Chimeric Antigen Receptor (CAR) T-cell therapy and gene editing tools, like CRISPR-Cas9, are two revolutionary innovations that allow us to personalize treatments based on the genetic profiles of both the patient and the cancer. In CAR T-cell therapy, we extract the patient's T-cells and add a marker to their surface to restore their ability to detect and eradicate malignant cells. And because these are the body's own cells, the treatment has almost negligible side effects. Moreover, some of these immune cells remain in the memory and prevent cancer relapse. These are also called living drugs because once injected, these cells stay in the body and guard against the relapse of the cancer.

However, the current cost of these therapies is prohibitive. The high cost, along with the need for advanced medical infrastructure and specialised training for healthcare providers, has limited their availability. Yet, the government is making significant investments in biotech innovations through infrastructure development and by offering research grants. This support allows several Indian companies to focus on developing indigenous CAR T-cell therapies. These initiatives will greatly contribute to reducing the cost of these treatments, ensuring that Indian patients have access to them. Moreover, India's generic pharmaceutical sector is using its expertise to develop biosimilars and gene therapies, which will further contribute to the affordability of these cutting-edge treatments.

Cell and gene therapies have proven to be effective in treating various malignancies such as leukemia, lymphoma, and myeloma. Numerous clinical trials are currently underway worldwide to assess their efficacy. In India, several hospitals and research centers have also initiated clinical trials to test these therapies against a wider range of cancers, tailoring them to the genetic profiles prevalent in the Indian population.

Furthermore, cutting-edge research in this field will ensure that India will soon have more than one CAR T cell products available for its population. Researchers in India are working on developing third and fourth-generation CARs that will be effective against multiple tumor-associated antigens.

Unlike first-generation CARs, which are mono-specific and target only one type of antigen, these CARs will be able to target two antigens and, hence, be more effective in preventing cancer relapse.

Collaboration between the public and private sectors, as well as foreign alliances, has produced a favorable environment in the country for innovation. Besides, collaborations with global biotech and pharmaceutical giants are facilitating technology transfer and capacity building, enabling India to take a leap into the future of cancer care.

As cell and gene therapies continue to advance, they are poised to redefine cancer care in India and around the world. With ongoing advancements in technology and research, these treatments are becoming increasingly effective, affordable, and accessible, strengthening our fight against cancer.

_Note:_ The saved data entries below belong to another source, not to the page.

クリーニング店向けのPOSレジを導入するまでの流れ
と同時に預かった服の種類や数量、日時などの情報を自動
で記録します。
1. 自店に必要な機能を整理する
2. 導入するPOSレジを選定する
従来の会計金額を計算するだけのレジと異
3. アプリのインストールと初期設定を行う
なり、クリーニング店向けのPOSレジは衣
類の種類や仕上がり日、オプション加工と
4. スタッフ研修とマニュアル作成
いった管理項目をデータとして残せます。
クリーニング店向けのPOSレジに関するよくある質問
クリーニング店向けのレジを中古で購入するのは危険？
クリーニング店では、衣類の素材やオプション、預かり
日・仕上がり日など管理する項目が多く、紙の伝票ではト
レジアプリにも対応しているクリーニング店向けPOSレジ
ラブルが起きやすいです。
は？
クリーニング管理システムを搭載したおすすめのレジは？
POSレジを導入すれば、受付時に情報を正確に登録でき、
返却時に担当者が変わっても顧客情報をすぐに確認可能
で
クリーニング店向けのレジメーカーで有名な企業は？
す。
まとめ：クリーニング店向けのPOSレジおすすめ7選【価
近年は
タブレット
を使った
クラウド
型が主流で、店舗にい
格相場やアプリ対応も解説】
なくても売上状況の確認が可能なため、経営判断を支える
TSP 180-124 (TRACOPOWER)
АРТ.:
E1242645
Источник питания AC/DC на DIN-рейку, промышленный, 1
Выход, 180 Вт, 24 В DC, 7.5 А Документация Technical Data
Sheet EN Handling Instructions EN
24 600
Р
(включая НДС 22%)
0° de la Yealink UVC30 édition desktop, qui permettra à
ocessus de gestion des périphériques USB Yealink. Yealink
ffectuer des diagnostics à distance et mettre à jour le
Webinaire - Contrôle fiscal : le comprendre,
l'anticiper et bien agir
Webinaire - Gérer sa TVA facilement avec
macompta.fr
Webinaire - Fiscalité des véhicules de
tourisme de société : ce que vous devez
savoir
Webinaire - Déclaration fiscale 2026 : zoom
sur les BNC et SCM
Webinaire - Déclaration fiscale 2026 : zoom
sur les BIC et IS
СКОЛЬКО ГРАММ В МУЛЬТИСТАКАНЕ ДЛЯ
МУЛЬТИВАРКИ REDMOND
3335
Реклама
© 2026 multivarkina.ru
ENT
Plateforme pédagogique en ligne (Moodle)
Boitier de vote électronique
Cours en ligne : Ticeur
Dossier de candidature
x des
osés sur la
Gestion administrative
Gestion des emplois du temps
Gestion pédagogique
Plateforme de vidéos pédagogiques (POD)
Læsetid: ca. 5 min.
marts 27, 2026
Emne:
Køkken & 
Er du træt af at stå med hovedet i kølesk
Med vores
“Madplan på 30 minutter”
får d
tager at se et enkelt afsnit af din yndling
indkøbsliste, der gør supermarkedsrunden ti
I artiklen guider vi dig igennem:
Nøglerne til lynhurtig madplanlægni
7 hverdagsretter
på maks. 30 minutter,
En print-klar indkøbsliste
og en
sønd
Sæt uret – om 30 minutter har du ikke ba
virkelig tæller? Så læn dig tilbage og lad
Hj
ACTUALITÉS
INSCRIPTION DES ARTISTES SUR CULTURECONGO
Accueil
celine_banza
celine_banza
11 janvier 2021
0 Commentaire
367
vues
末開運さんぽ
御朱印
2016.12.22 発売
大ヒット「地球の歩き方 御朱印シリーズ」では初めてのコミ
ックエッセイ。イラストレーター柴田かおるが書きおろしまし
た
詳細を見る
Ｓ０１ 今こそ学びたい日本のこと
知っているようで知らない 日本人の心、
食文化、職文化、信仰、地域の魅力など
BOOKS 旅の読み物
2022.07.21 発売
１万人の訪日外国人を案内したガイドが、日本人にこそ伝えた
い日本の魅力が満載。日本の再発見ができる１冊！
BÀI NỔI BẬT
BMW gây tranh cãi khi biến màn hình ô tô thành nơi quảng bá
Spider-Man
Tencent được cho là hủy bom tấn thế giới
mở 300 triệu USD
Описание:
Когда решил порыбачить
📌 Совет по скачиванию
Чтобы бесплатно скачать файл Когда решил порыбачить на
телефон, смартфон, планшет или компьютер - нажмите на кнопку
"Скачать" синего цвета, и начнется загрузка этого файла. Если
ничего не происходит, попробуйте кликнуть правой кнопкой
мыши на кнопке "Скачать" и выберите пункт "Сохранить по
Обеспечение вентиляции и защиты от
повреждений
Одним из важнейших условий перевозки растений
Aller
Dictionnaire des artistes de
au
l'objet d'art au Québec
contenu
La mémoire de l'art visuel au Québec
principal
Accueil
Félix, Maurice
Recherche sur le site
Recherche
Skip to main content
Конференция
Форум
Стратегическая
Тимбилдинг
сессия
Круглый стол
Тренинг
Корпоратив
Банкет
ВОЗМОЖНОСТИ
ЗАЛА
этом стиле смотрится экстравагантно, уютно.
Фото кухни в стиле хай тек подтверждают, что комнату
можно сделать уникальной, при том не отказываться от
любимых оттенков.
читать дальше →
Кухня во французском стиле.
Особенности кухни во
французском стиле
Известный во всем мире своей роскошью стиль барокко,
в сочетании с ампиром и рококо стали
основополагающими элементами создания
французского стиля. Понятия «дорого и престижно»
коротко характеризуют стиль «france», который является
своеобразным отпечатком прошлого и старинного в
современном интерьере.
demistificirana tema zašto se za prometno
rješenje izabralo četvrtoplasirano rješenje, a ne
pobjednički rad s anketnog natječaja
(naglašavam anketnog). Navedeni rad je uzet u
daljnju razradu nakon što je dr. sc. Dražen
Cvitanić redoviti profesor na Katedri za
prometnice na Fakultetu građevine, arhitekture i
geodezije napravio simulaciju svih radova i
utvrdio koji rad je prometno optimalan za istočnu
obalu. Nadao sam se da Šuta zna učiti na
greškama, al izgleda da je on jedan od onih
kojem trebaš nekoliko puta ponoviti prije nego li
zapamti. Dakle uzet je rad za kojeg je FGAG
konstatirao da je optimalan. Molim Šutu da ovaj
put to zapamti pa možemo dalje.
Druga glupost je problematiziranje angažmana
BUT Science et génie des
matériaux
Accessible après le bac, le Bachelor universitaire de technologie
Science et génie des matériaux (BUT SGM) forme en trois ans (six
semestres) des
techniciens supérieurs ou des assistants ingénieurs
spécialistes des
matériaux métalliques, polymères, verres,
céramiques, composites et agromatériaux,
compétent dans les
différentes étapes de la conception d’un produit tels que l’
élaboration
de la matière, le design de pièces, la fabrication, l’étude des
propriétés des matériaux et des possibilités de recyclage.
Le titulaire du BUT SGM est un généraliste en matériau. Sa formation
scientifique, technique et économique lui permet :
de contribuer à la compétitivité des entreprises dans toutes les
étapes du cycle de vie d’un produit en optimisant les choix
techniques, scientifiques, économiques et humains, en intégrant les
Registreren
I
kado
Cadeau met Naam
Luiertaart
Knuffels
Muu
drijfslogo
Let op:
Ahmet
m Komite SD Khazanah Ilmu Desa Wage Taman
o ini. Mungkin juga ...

The significance of these therapies extends beyond the clinical outcomes. They represent a paradigm shift in cancer treatment, moving away from the traditional one-size-fits-all approach to a more personalized and precise form of medicine. For patients, this means medications that are tailored to suit their unique genetic composition, resulting in improved clinical outcomes and fewer side effects.

Undoubtedly, we still need to overcome several hurdles to make these therapies available to all, including addressing regulatory frameworks and ensuring equitable access. Nevertheless, the progress we have made so far serves as a beacon of hope not only for cancer patients in India but worldwide.

The author is a Pediatric Hematologist and Oncologist with an active interest in Cell & Gene therapy.